* BEGIN PROVIDED PASSAGE *

Second  There is no unemployment in the Kingdom of God

Every believer has a job to do.  The problem is–the work of the Lord is hard work, and as a result countless jobs go unfulfilled.  Yet at the same time, many workers are needed.  Why is there a worker shortage in the Church?  Why is it typically 20% do 80% of the work in the Body of Christ?  Why does the Kingdom program of Jesus Christ lack for servants?  Why are there so few true unsung heroes in the Church today?

The Bible gives some reasons.  Many are not saved–as a result they’re not obedient to the commands in the New Testament to serve others, and to regularly exercise their giftedness in the Church.  Many have deceived themselves with errant priorities, replacing Christ’s commands to serve within the Church and share the Gospel in the world, with family, or job, or their age, or worse . . . sports or entertainment of this world.  Many suffer from occasional service instead of faithful service, as if Jesus is pleased by a heart that serves only when it’s convenient, instead of a heart that has surrendered all to Christ.  And many wrongly assume their previous church was biblical to not expect service, or they compare themselves against other Christians and not against the Word of God–therefore they don’t serve.

But God has a job for you to do.  Jesus said in Matthew 23:11, “But the greatest among you shall be your servant.”  Paul said in 1 Corinthians 12:7, “But to each one is given the manifestation of the Spirit for the common good.”  Peter said in 1 Peter 4:10, “As each one has received a special gift, employ it in serving one another as good stewards of the manifold grace of God.”

Each one of us has a job to do as a steward of your gifts.  To not pursue this service to the church is a sin of omission.  It’s like being an organ in the body, but useless to the body.  It’s like being a brick, but not a part of the building.  It’s like being a sheep, but not a part of the flock.  But true service can mean faithfully remaining behind the scenes.  Biblical ministry to others can be exhausting and thankless.  Honoring Christ may mean doing a dirty job no one wants to do, or attempting something out of your comfort zone, even serving when no one will ever know what you did except Jesus.

God anticipated this in Hebrews 6:10, “For God is not unjust so as to forget your work and the love which you have shown toward His name, in having ministered and in still ministering to the saints.”  Unknown and unsung servants have been a part of Christ’s plan from the very beginning.  And the next three disciples in Jesus’s team of twelve prove it.

* END PROVIDED PASSAGE *
* BEGIN PROVIDED RECORDS *

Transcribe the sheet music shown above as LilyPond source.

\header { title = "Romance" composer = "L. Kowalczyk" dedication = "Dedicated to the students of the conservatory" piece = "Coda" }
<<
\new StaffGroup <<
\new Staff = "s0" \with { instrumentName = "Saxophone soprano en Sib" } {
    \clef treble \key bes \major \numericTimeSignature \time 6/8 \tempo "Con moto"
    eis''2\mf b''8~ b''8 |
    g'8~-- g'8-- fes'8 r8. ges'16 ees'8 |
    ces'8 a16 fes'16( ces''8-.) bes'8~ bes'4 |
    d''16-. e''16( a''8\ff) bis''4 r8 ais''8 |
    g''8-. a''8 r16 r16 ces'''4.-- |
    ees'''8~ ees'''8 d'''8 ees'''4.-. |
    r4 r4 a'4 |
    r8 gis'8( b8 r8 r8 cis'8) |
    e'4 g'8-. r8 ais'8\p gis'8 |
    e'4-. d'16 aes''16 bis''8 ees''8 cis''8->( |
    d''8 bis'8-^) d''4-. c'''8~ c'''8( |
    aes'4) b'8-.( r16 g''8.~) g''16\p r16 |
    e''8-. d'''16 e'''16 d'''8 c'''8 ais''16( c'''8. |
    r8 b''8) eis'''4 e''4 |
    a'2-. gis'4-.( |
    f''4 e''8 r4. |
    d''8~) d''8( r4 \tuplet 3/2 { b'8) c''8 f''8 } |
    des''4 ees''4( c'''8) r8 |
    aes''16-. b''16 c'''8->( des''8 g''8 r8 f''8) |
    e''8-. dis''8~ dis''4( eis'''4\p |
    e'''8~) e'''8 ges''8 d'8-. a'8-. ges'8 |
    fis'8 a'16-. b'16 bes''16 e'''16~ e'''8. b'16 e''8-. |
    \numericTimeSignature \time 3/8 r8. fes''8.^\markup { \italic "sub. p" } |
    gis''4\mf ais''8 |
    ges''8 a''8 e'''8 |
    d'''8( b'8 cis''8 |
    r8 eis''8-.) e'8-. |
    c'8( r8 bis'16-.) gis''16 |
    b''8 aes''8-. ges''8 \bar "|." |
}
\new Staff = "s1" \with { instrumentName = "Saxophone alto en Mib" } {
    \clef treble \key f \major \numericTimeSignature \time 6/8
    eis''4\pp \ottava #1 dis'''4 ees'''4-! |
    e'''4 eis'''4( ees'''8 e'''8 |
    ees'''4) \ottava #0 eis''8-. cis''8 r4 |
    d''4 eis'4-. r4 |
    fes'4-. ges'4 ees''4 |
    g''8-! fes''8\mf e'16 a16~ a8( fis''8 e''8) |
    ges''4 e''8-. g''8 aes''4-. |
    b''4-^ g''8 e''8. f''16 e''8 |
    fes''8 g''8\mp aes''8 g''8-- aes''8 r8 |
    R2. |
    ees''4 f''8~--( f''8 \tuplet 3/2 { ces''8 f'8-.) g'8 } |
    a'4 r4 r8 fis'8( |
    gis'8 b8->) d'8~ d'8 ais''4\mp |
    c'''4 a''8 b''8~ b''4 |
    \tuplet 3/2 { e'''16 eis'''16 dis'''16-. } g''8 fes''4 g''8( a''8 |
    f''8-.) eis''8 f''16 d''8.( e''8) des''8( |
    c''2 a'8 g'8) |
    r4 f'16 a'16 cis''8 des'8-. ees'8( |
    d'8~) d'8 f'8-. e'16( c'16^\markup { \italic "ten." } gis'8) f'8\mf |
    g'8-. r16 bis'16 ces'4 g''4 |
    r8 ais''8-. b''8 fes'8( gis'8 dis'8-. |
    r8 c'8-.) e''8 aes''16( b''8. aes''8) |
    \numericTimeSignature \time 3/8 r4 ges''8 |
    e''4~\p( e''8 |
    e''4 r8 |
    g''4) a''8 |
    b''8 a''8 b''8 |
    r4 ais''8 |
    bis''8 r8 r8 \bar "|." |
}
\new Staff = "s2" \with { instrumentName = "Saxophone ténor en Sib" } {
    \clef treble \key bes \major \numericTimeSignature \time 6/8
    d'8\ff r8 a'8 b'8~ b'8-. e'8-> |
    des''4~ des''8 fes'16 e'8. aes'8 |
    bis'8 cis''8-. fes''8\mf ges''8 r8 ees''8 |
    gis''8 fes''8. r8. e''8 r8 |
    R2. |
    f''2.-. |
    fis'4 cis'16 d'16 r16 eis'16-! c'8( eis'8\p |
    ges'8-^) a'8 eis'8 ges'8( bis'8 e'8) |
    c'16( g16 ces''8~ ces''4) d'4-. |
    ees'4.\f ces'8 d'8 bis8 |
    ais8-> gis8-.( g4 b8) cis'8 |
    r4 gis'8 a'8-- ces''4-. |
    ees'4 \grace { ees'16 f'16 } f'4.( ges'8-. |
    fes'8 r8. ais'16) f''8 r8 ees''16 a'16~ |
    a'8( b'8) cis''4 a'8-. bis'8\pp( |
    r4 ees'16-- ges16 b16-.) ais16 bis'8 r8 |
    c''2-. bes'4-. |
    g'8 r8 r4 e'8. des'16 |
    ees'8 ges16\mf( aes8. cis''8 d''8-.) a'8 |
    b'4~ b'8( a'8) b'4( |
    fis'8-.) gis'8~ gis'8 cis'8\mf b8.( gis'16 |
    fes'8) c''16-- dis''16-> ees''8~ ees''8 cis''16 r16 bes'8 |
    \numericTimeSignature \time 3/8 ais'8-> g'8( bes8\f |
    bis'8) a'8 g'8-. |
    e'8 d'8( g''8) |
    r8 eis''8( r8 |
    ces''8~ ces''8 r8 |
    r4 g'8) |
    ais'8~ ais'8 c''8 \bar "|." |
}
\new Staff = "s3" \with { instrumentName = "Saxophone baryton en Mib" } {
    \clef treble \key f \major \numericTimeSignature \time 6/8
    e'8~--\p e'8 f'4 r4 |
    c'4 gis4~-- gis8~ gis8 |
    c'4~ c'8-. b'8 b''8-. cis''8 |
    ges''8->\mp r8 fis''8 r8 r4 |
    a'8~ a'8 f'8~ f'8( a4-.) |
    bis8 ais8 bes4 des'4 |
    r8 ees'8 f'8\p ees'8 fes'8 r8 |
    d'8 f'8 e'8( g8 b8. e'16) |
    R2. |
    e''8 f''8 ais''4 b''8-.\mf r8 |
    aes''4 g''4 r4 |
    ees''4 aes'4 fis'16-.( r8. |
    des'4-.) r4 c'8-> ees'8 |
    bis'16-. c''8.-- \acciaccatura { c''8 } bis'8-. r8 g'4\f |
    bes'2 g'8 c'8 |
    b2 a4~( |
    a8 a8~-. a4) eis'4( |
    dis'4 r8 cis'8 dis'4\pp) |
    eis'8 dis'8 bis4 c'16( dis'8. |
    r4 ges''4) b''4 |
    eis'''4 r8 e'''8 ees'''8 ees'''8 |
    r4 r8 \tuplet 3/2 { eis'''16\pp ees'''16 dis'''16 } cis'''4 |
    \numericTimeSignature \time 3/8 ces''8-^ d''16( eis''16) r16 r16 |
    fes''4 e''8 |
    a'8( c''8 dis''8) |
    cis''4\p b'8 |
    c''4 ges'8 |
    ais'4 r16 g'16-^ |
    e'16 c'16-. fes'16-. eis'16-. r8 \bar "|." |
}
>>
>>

* END PROVIDED RECORDS *

STATED EXERCISE: According to the text on service in the Kingdom of God, what verse does Paul give in 1 Corinthians 12:7? These records were taken from a separate source.

EXPECTED OUTPUT: "But to each one is given the manifestation of the Spirit for the common good."